Where is the rest of the reserves and what paper do these corresponding banks hold?
Discussion
From Circle's website:
Cash held at U.S. regulated financial institutions: Bank of New York Mellon, Citizens Trust Bank, Customers Bank,
New York Community Bank, a division of Flagstar Bank, N.A., Signature Bank, Silicon Valley Bank and Silvergate
Bank.
Oof. The last two are gone now.
Although, there’s no evidence their reserves at SVB are *gone*. On paper, there appears to be enough assets at the bank to pay out all the depositors in the coming weeks. And the bond market is trading as if that’s true. I would bet, contrary to the doomer narrative, that nearly 100%, if not 100% of deposits are going to be recovered.
Agreed. Would be shocked if it’s less than 90% recovery for depositors.
Yeah, SVB failed because of an deposit duration/asset maturity mismatch, which couldn’t be corrected due to the cost of rolling those assets, which was a result of terrible risk management on their balance sheet. Their completely loss of liquidity was a function of that. Not a function of the bank being insolvent.
Thanks for clarifying that, Mike.
Yep!
Borrow short lend long is the root of many a bankrupt bank.
Surprised people still put money in such institutions.
They get crunched every single rate hike cycle.
I guess people have short memories or a too young to know better.
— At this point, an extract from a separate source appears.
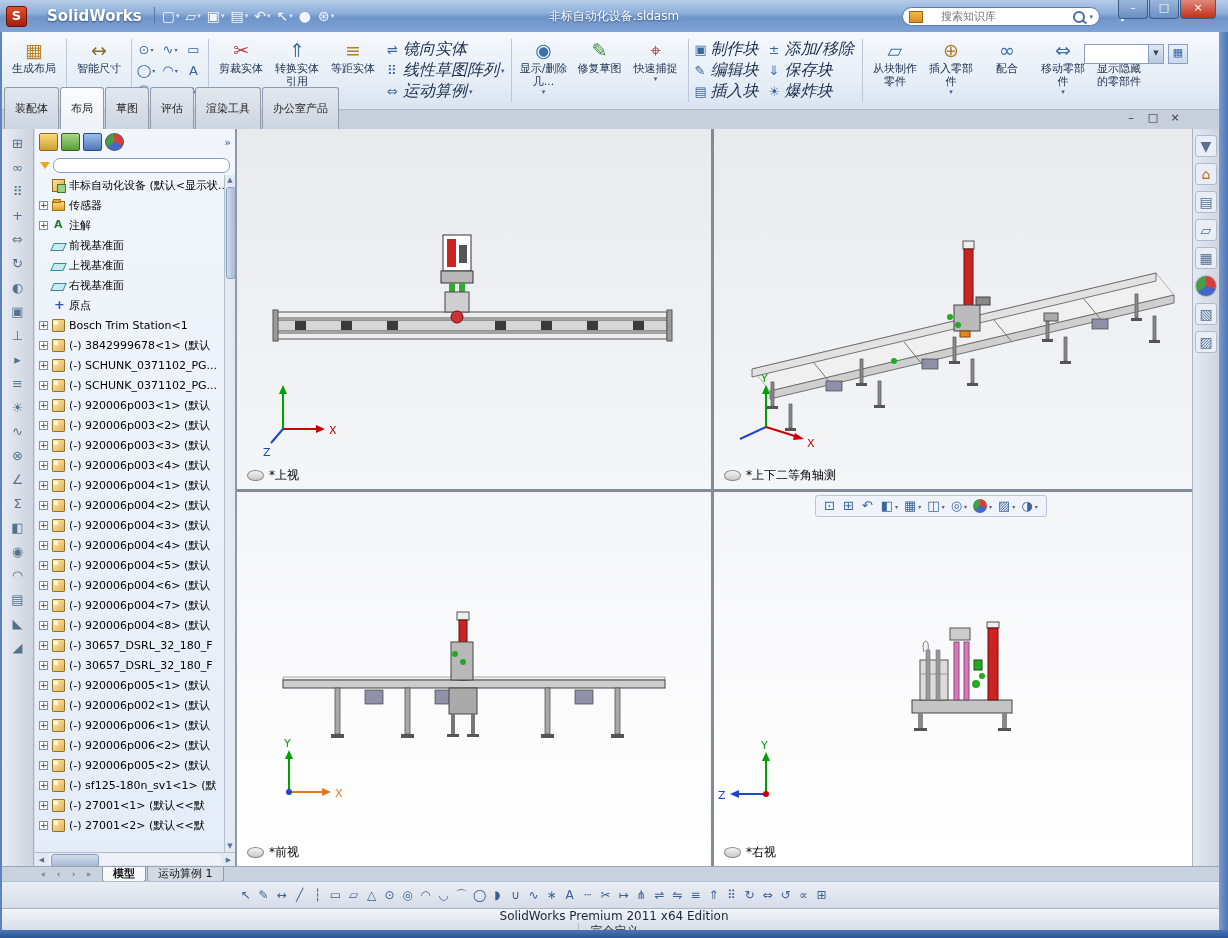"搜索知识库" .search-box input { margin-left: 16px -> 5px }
if they were to liquidate the rest of their long duration assets at current market value would they have enough capital to cover deposits?
But didn't those mistakes then end up making them insolvent?
To me, if you can't pay out what's owed at any moment, you're insolvent. Certainly their practices led to that, no?
Why would bond pricing indicate anything?
Bonds and prefs are at the hold co level.
The bank co is in BK. The hold co is not. The hold co has diff assets than the bank co. Previously it had claims to equity value from the bank co, in exchange for the capital it put in. That equity is now gone.